COMPARATIVE STUDY
JOURNAL ARTICLE
RANDOMIZED CONTROLLED TRIAL

Relationship of Doppler-Echocardiographic left ventricular diastolic function to exercise performance in systolic heart failure: the HF-ACTION study

Julius M Gardin, Eric S Leifer, Jerome L Fleg, David Whellan, Peter Kokkinos, Marie-Helene Leblanc, Eugene Wolfel, Dalane W Kitzman
American Heart Journal 2009, 158 (4 Suppl): S45-52
19782788

INTRODUCTION: Patients with systolic heart failure often have concomitant left ventricular (LV) diastolic dysfunction. Although in animal models diastolic dysfunction is associated with worsening exercise capacity and prognosis, information regarding these relationships in patients with established systolic heart failure (HF) is sparse.

METHODS: HF-ACTION was a large, multicenter National Institutes of Health-funded trial of exercise training in systolic HF (LV ejection fraction [LVEF] < or = 35%) and included detailed Doppler-echocardiographic (echo) and cardiopulmonary exercise testing at baseline. We tested the hypothesis that echo measures of LV diastolic function predict key cardiopulmonary exercise outcomes, including aerobic exercise capacity (peak exercise oxygen consumption, VO(2)), distance in the 6-minute walk test (6MWD), and ventilatory efficiency (VE/VCO(2) slope) in patients with systolic HF.

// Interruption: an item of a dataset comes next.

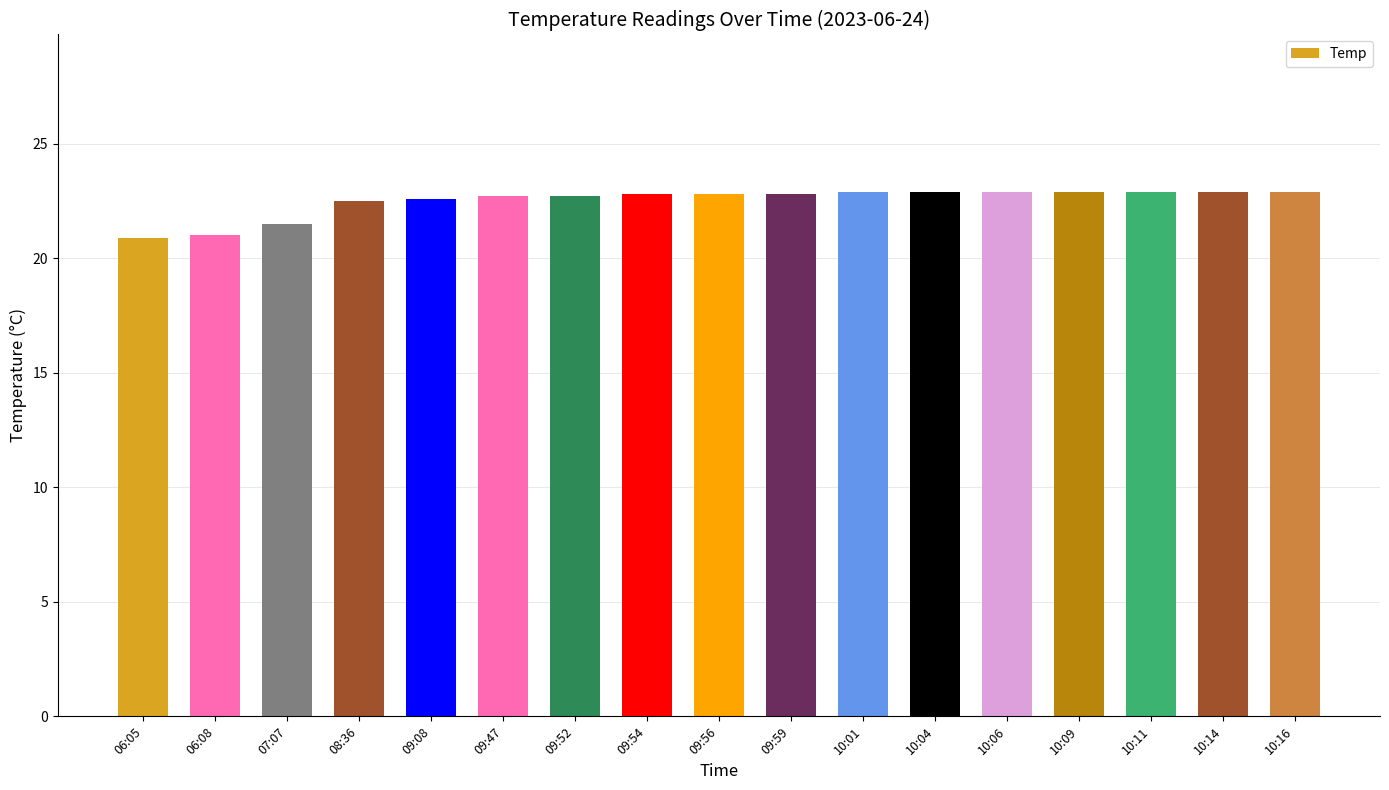

How many series are shown in this chart?

1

RESULTS: Overall, 2,331 patients (28% women, median age 59 years, median LVEF 25%) were enrolled. There were significant bivariate correlations between echo diastolic function variables and peak VO(2) (inverse) and VE/VCO(2) slope (direct) that were strongest for ratio of early diastolic peak transmitral (MV) to myocardial tissue velocity (E/E'), peak MV early-to-late diastolic velocity ratio (E/A), and left atrial dimension (range of absolute r = 0.16-0.28). Both MV E/A and E/E' were more strongly related to all 3 exercise variables than was LVEF. The relationships of E/A and E/E' with 6MWD were weaker than with peak VO(2) or VE/VCO(2) slope. A multivariable model with peak VO(2) as the dependent variable, which included MV E/A and 9 demographic predictors including age, sex, race, body mass index, and New York Heart Association class, explained 40% of the variation in peak VO(2), with MV E/A explaining 6% of the variation. Including LVEF in the model explained less than an additional 1% of the variance in peak VO(2). In a multivariable model for VE/VCO(2) slope, MV E/A was the strongest independent echo predictor, explaining 10% of the variance. The relationship of LV diastolic function variables with 6MWD was weaker than with peak VO(2) or VE/VCO(2) slope.

CONCLUSION: In patients with systolic HF, LV early diastolic function is a modest independent predictor of aerobic exercise capacity and appears to be a better predictor than LVEF.